My destination wasn't in fact S. Teresa di Riva - that's merely the reference point where I had to turn sharply off the main Messina-Taormina road, go under a railway bridge, and follow the dry river bed up the Val d'Agrò. Eventually I had to leave the car, and walk on through citrus goves, sweating heroically in the August heat. There is no road - or there wasn't when I visited in 1993 - to the mysterious Chiesa di SS Pietro e Paulo. Finally on the other side of the grove, I saw it - alone in the landscape a kilometre or so across a spur of the valley. It looked at once superbly at home, and weirdly alien: the only man-made object in sight, yet so close to the busy main road, and the dull coastal towns and villages of this unprepossessing stretch of coast.
Its little domes and its site remind me of the hidden churches in the Mani in the Peloponnese (or they do now - I hadn't penetrated then to the secret deep south of Greece) - but it also has something of the Mosque about it and the walls with their pointed arch decoration and battlements are unmistakably Norman.
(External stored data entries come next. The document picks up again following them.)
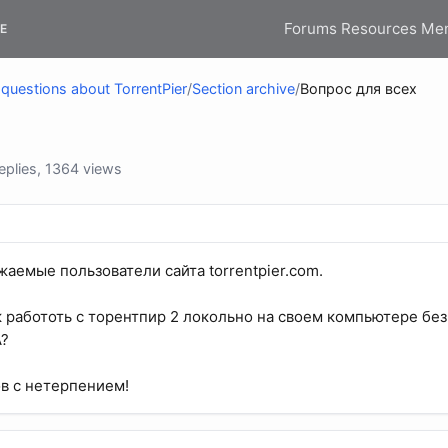
Forums
Resources
Me
E
questions about TorrentPier
/
Section archive
/
Вопрос для всех
plies, 1364 views
жаемые пользователи сайта torrentpier.com.
ак работоть с торентпир 2 локольно на своем компьютере бе
?
в с нетерпением!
There's a Greek inscription over the west door. It does turn out to be a Norman design - dating from the reign of Roger II (built in 1115), when a cultural fusion of Arab, Norman and Byzantine was briefly pointing the way to a truly Sicilian style: a Norman architect working with Arab craftsmen on a Greek church.
A custodian appeared, and admitted me to the cool, dark and simple interior. Afterwards I rested under the huge fig-tree enjoying the shade and tranquillity of this remote place.
I'm indebted to Paul Duncan's book (Sicily pub John Murray) for letting me know of its existence!